Dutch municipalities monitoring 160 radicalized Muslims; 59 in Amsterdam

Dutch municipalities, the police and security services are currently actively monitoring at least 160 radicalized Muslims. Amsterdam accounts for the biggest share of that number, with 59 radicalized people currently under the municipality's eye, the Volkskrant reports.

The Volkskrant spoke to 25 municipalities who are receiving money from the Ministry of Justice and Security for the so-called PGA program - the person-oriented approach to the prevention of radicalization and extremism. In the usual approach to this program the police, intelligence services, municipal authorities and health authorities like the rehabilitation services and youth care work together to monitor radicalized Muslims. The measures used in the program vary from a community police officer visiting a person of concern to compulsory guidance to work and education.

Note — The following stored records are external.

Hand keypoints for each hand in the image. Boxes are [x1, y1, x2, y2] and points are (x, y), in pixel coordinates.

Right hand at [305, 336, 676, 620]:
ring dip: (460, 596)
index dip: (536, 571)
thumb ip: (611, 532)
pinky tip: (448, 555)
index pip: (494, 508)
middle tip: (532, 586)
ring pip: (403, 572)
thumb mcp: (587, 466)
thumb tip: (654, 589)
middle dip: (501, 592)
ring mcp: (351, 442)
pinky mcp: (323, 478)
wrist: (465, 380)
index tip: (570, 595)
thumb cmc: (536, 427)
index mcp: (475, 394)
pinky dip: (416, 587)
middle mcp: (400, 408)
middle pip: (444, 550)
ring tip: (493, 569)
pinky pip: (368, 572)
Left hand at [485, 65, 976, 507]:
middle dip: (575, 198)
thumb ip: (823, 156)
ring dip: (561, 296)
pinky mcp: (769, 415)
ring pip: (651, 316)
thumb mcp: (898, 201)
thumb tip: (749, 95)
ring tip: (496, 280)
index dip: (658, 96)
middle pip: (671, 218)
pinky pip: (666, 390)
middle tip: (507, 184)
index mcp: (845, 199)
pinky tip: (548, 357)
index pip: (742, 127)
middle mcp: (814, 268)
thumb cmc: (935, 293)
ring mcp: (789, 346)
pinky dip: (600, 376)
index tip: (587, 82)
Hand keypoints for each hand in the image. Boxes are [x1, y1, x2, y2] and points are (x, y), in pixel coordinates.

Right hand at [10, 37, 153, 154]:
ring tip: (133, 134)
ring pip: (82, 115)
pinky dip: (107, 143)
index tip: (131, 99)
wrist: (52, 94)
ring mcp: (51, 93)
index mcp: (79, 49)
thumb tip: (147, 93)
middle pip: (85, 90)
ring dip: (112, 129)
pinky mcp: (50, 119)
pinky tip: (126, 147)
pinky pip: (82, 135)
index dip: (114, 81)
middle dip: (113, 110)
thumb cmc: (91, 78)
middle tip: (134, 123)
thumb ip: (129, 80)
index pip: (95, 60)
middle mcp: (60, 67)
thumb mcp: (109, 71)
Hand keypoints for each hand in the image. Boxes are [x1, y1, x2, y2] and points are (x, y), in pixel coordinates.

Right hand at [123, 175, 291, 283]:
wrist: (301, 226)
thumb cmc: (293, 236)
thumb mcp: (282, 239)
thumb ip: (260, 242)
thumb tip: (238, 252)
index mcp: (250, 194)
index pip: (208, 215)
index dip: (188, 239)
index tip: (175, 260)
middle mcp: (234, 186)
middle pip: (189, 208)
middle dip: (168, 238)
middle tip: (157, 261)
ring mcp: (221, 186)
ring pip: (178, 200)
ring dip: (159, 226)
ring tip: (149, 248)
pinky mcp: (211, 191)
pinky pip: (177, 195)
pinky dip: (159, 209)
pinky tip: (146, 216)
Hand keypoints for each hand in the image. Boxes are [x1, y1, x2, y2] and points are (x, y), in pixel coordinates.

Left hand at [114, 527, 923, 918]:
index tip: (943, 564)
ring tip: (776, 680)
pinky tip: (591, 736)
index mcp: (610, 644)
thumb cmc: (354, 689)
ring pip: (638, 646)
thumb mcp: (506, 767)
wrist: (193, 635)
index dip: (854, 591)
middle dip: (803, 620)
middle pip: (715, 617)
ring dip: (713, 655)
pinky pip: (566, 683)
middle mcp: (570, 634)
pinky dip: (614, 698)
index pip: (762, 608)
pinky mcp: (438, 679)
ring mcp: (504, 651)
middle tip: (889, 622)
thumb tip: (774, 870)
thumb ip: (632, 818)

In some cases the judiciary can also impose restraining orders.

The actual number of radicalized persons being monitored by the authorities is likely higher, as only nine of the 25 municipalities were willing to reveal numbers to the newspaper.  Amsterdam is keeping an eye on 59 radicalized Muslims, The Hague "a few dozen", Arnhem 20, and Rotterdam 38. Early this month mayor Ahmed Marcouch of Arnhem said his municipality is keeping an eye on a group of 25 radicalized Muslims. 

The Ministry spent 6 million euros annually on the PGA program since 2015. The lion's share of that amount goes to the municipalities of The Hague, Amsterdam, Utrecht, Rotterdam, Delft, Arnhem and Gouda. According to the newspaper, these municipalities generally count as the areas where most foreign rebel fighters in the Syrian civil war come from. 

The PGA program received a lot of praise over the past two weeks following the arrest of seven men suspected of planning a terrorist attack in the Netherlands. These suspects form part of the group of radicalized persons Arnhem is monitoring. According to Marcouch, 34-year-old Hardi N., believed to be the center of this group, and two Amsterdam residents could be arrested because the municipality promptly conveyed concerns about their behavior and contacts to the intelligence services.